Marcella | 8 comments I find it really interesting how things have changed with who is admitted into the Olympics over the past few decades. In the early years of the Olympic Games, it was unheard of any professional athlete (ie. Anyone who had accepted money) to be able to compete. There was an interesting story about a man named Jim Thorpe who was stripped of his 1912 medals because he accepted some money for playing semi-pro basketball during his summers in college. (They were reinstated, but only 30 years after he died)
These days, however, people seem to be very much in favour of seeing superstar athletes compete in team sports like hockey, basketball and soccer - and others as well! And if it's what the people want, it's what the advertisers want; and if it's what the advertisers want, it's what the organizers want!
In doing this, however, we've lost the entire point of the Olympic Games. And that is to have amateurs competing for the love of sport....not the love of potential sponsorships.


message 3: by SCPL (new) - added it

SCPL (st_catharines_public_library) | 542 comments Mod
Thanks Marcella! You make some really good points.

I'm conflicted on this issue. I like the idea of the Olympics celebrating amateur sport but at the same time recognize that athletes rely on sponsors in order to compete full-time.

But. the inclusion of professional athletes can be frustrating in terms of showing the inequalities between different sports. A professional male hockey/basketball/soccer player earns far more than a weightlifter/fencer/wrestler.

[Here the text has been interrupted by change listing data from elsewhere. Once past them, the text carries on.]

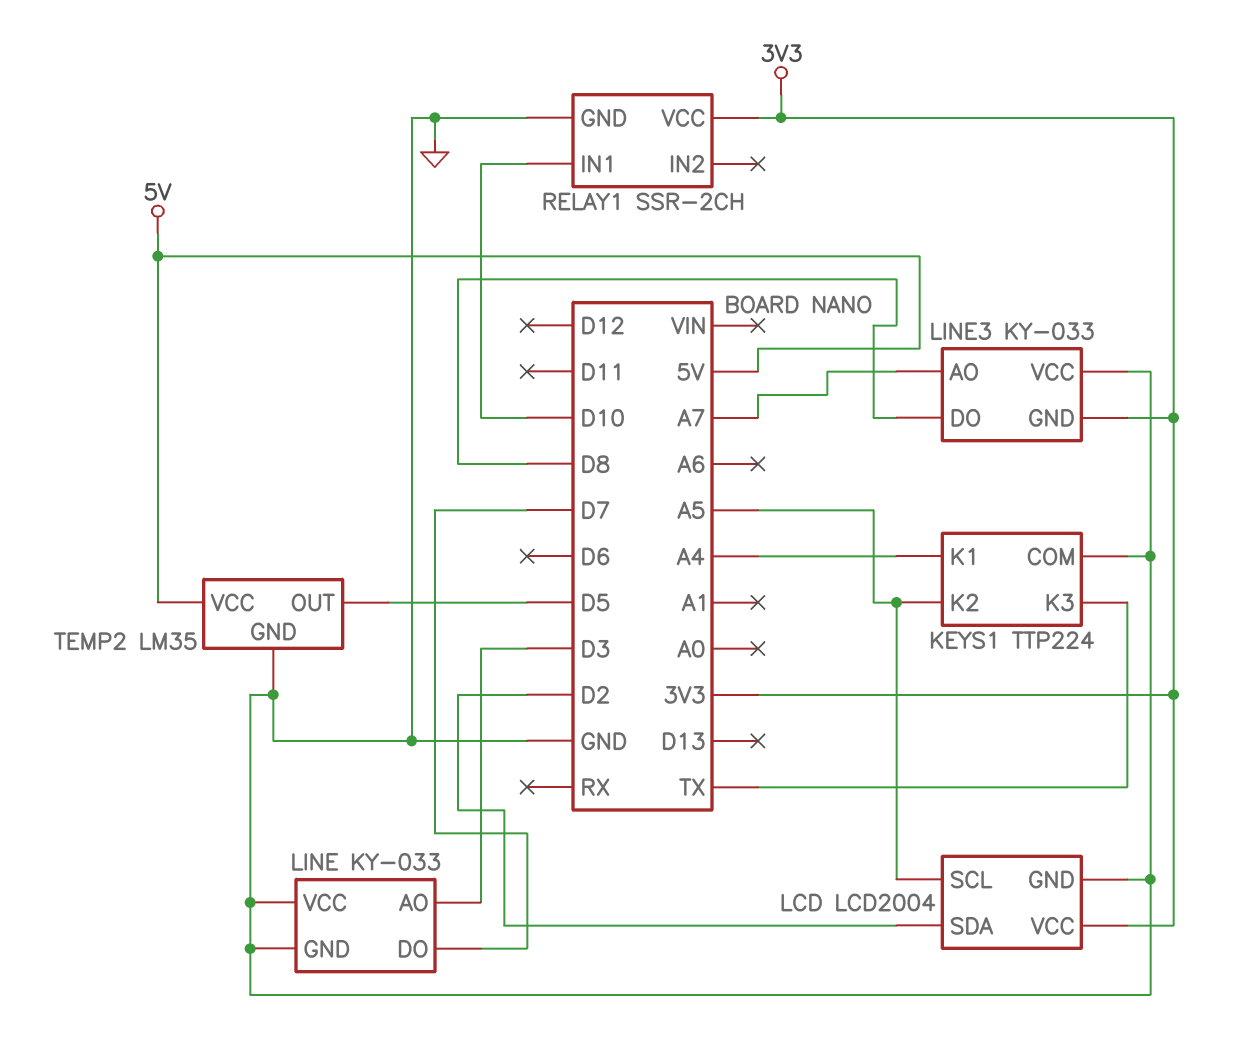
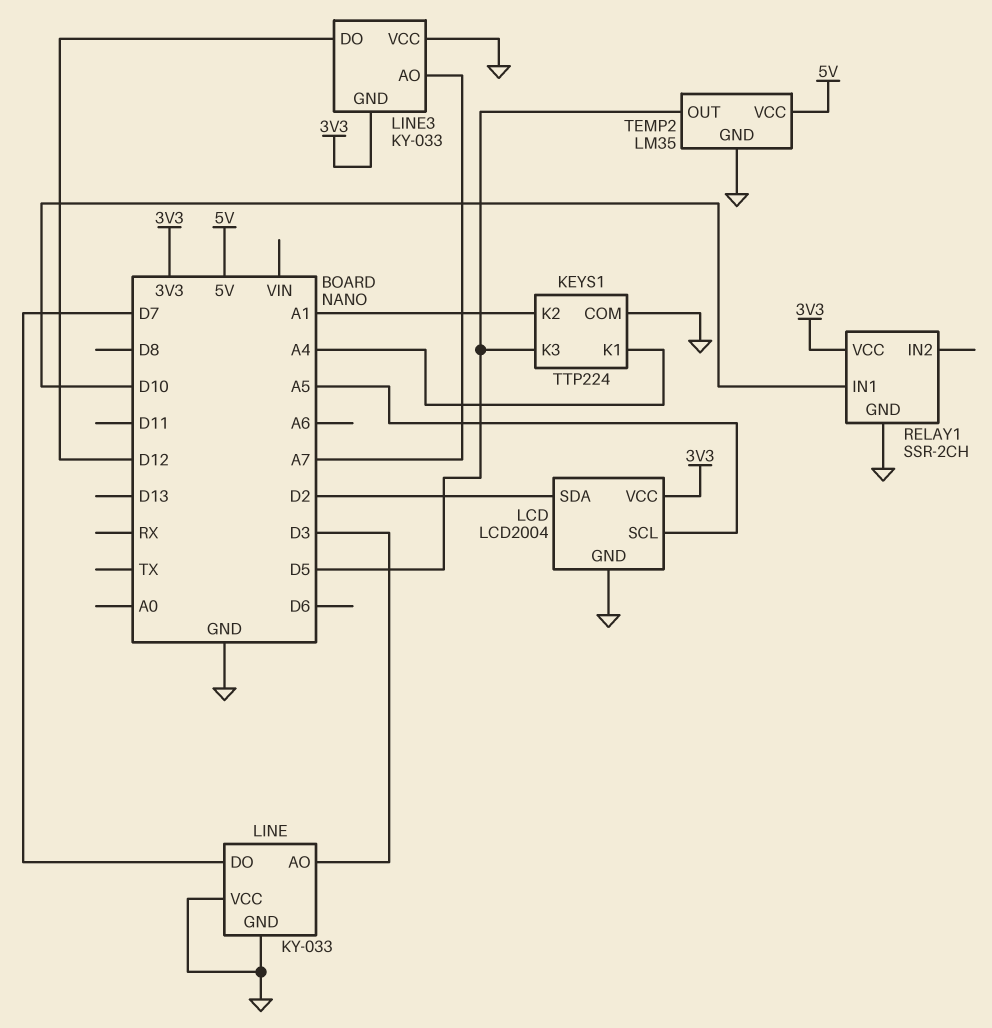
KEYS1 pin K2: A5 -> A1
KEYS1 pin K3: TX -> D5
LINE3 pin DO: D8 -> D12

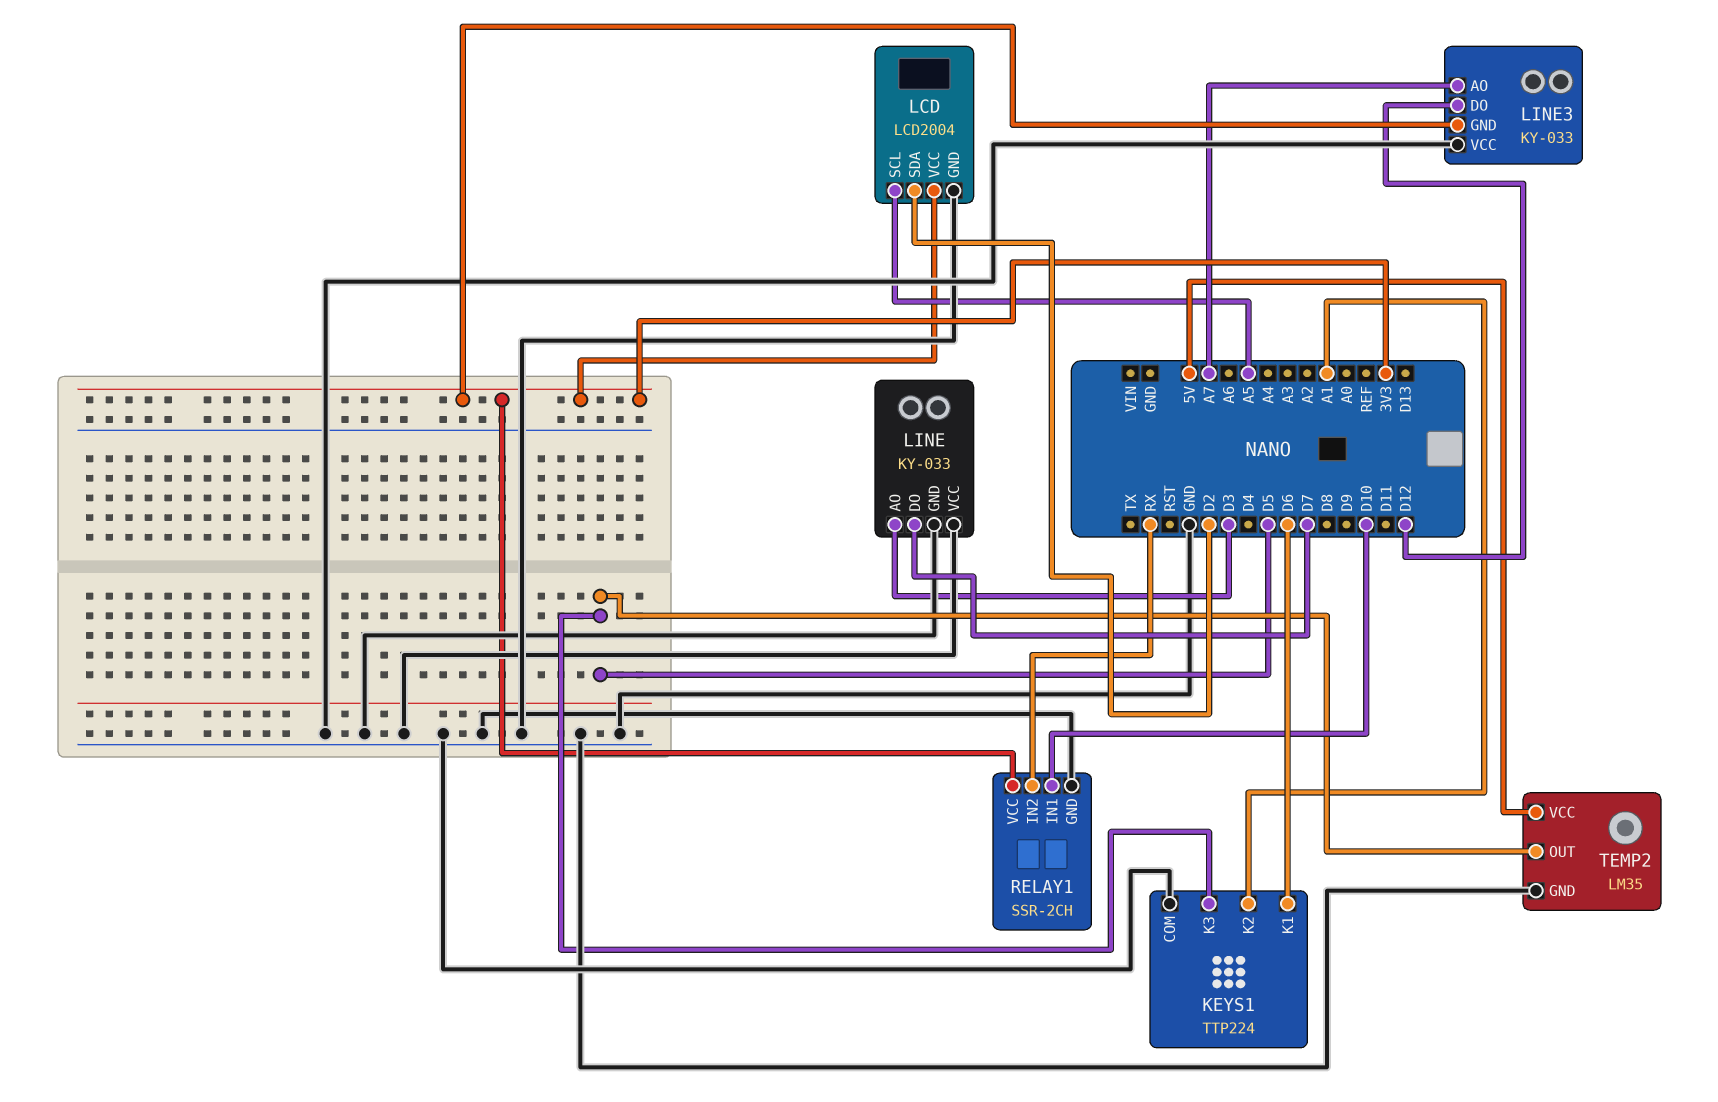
KEYS1 pin K1: A4 -> D6
RELAY1 pin IN2: none -> RX

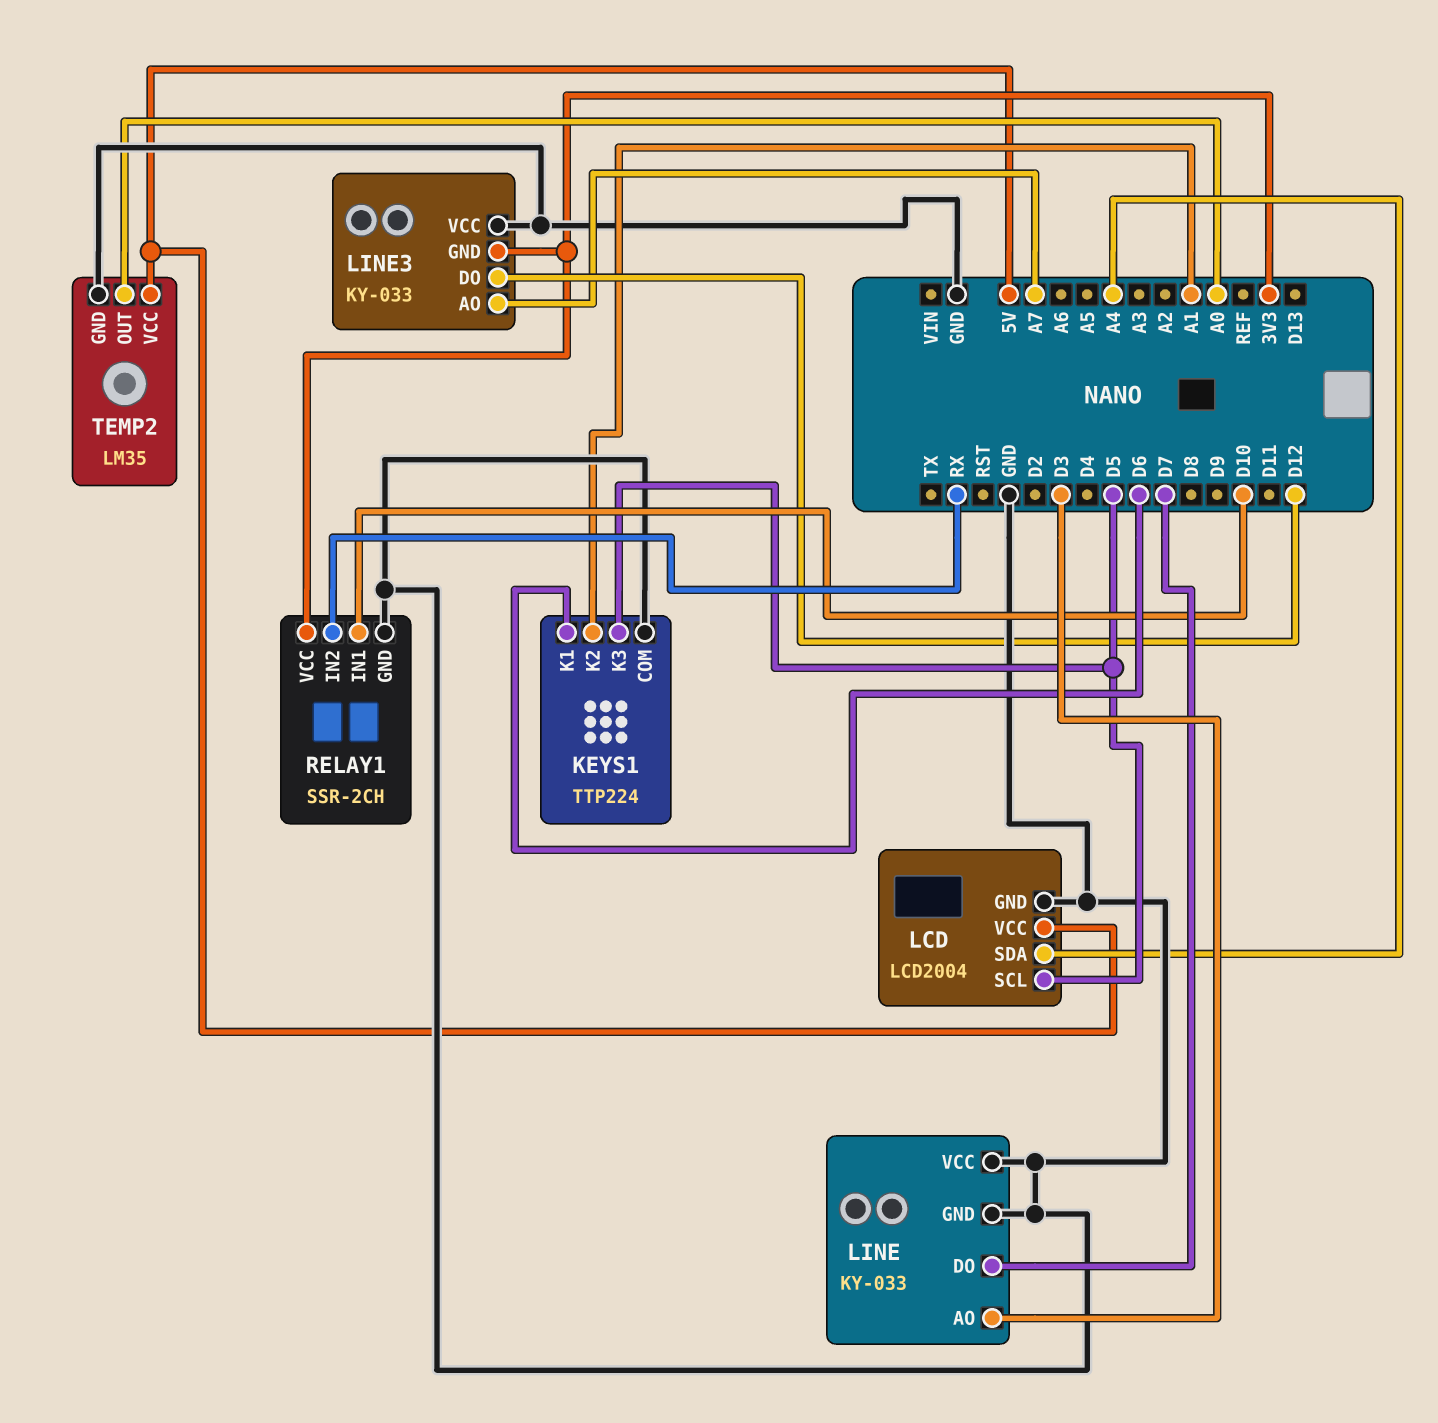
LCD pin SCL: A5 -> D5
LCD pin SDA: D2 -> A4
LCD pin VCC: 3V3 -> 5V
TEMP2 pin OUT: D5 -> A0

Even looking at the difference between men's and women's ice hockey is quite telling, to use a Canadian example. The men have multi-million dollar contracts with the NHL and their ultimate goal is winning the Stanley Cup. The Olympics is a fantastic opportunity, sure, but not the focus of their careers. The women do not earn nearly as much and aside from a handful of superstars, many struggle to be an athlete full-time. The fact that you have athletes competing in similar events with vast income differences may reflect the issue of professional vs. amateur athletes. It may also reflect broader global issues but I may be getting too off-topic!

~Nicole


message 4: by Jo (new) - rated it 4 stars

Jo Anne | 15 comments Raising the point of amateur and professional athletes is a good one.
That certainly has changed over the years.

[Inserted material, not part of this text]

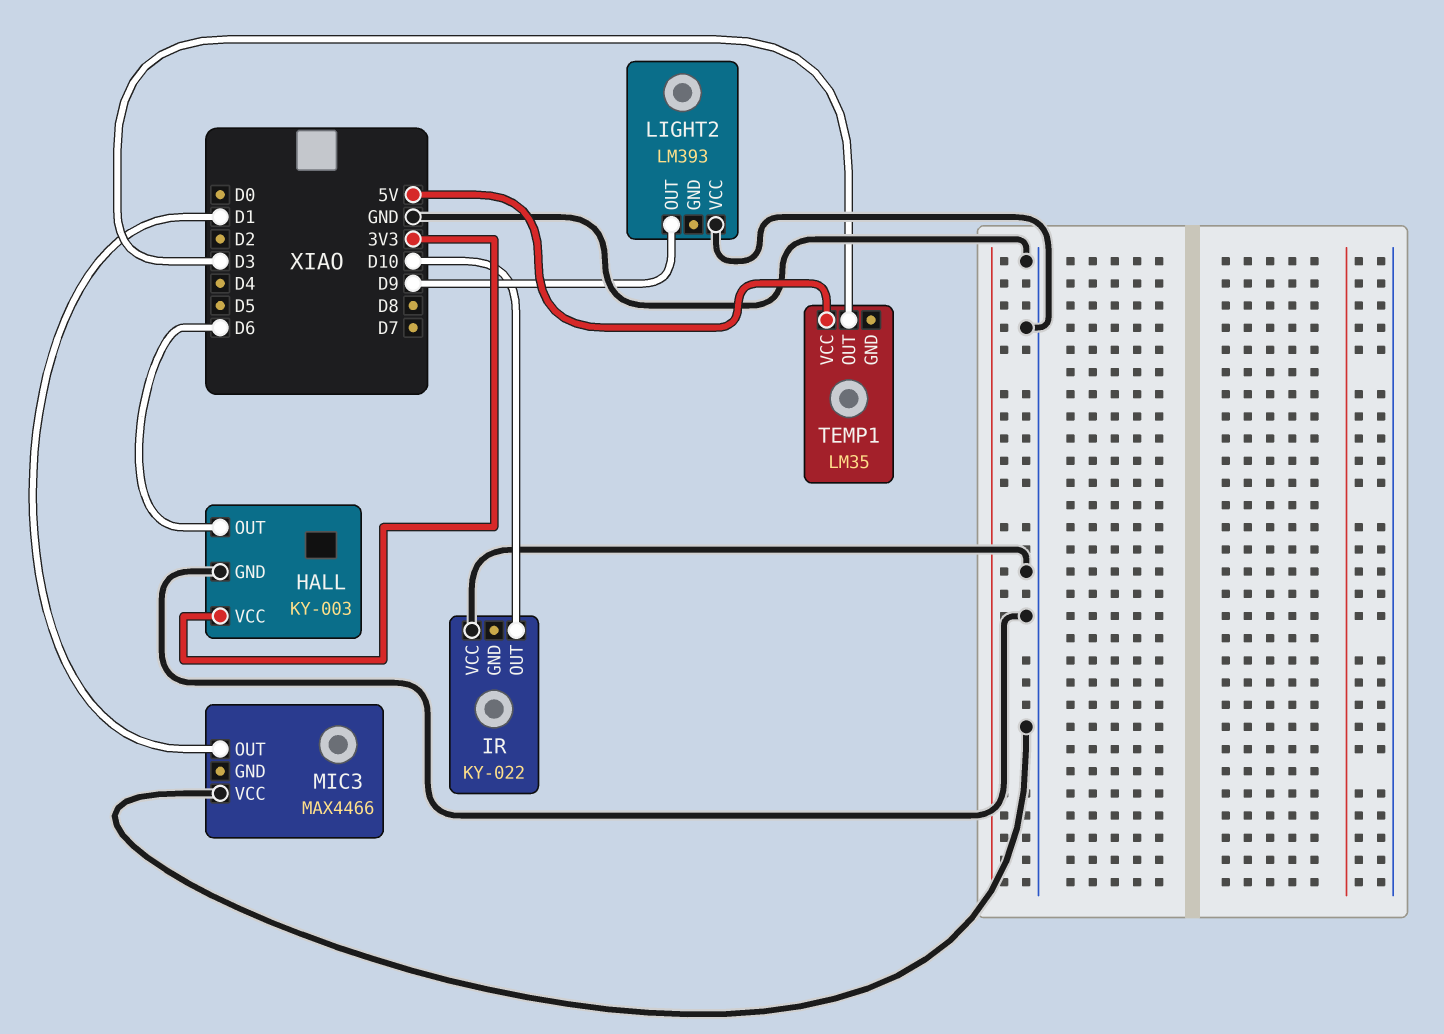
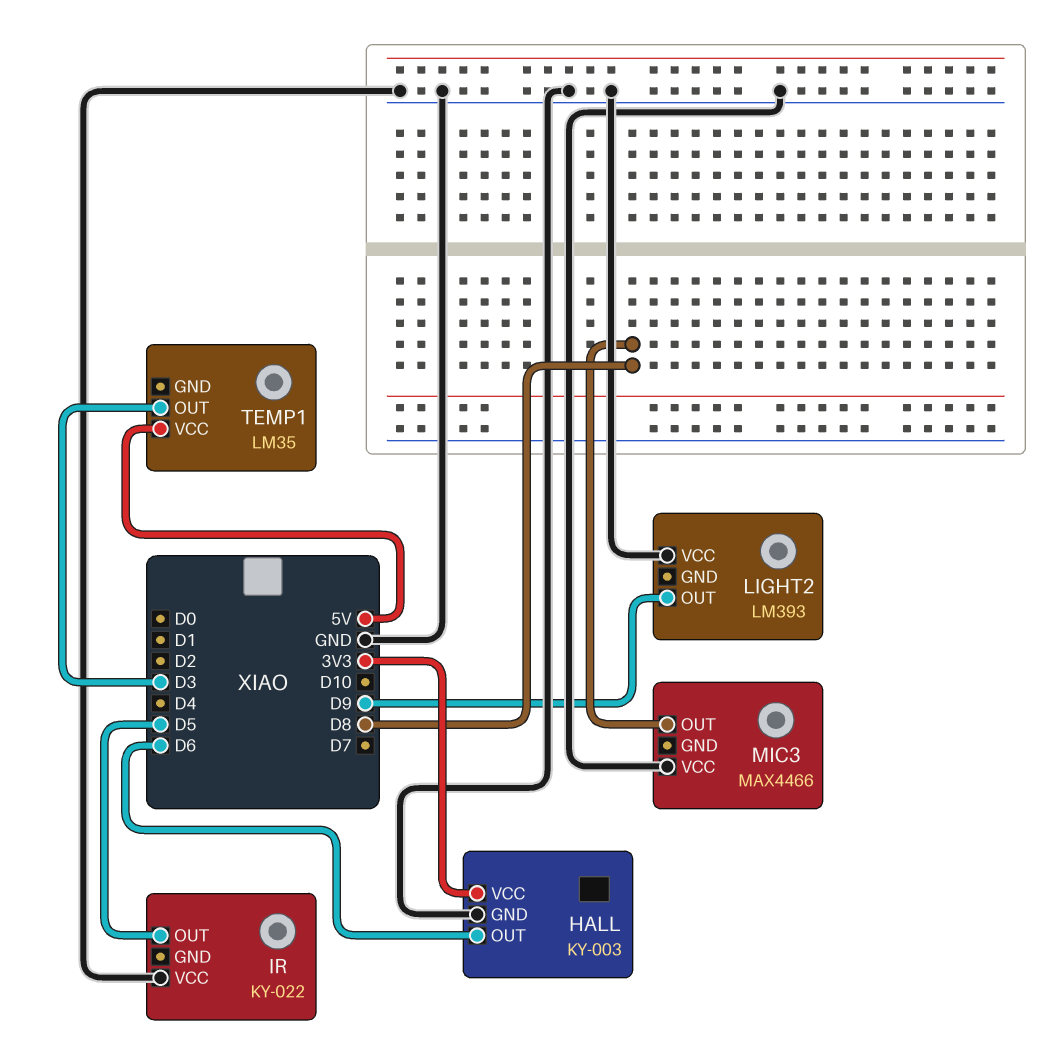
IR pin OUT: D10 -> D5
MIC3 pin OUT: D1 -> D8

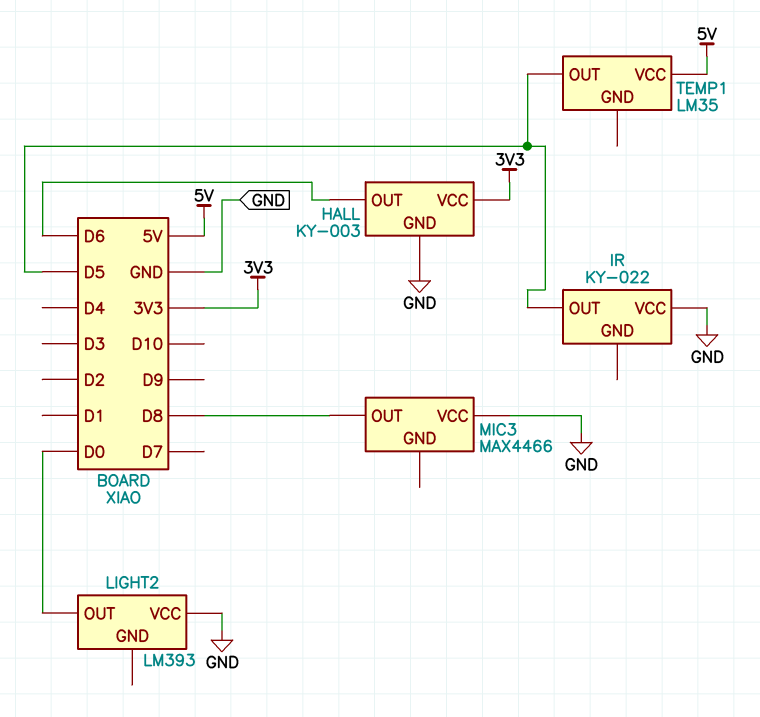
LIGHT2 pin OUT: D9 -> D0
TEMP1 pin OUT: D3 -> D5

The problems also brings into play the unlevel playing field of money in sport in general. "Have" countries have the advantage.
Countries that support their athletes through fully paid scholarships have an advantage. Training facilities make a difference.

Not to be cynical but money does matter. What if during an olympic year in order to qualify had to dedicate a full year at facilities that were equal. Money and a change of system would have to be involved and politics but what would some of the outcomes be if this happened?

Professional full time athletes would maybe not make such a commitment. I think the inclusion of the professional athletes like the golfers, basketball, and hockey players as an example would not be allowed to take a year to do this. Having them in the olympics makes the games make more money. And I guess that is what drives the games. For if they did not make money they would not be put on.... A slightly cynical view.


message 5: by SCPL (new) - added it

SCPL (st_catharines_public_library) | 542 comments Mod
Thanks for providing additional context to the discussion, Jo.

You're right, athletes arriving at the Games are not all at the same level in terms of their training, funding, and support. There are "haves" and "have nots" separating athletes from different countries and athletes competing in different sports.

I agree. I can't imagine that professional athletes would commit to such an idea for a year, especially when their regular competitions/events would be at stake.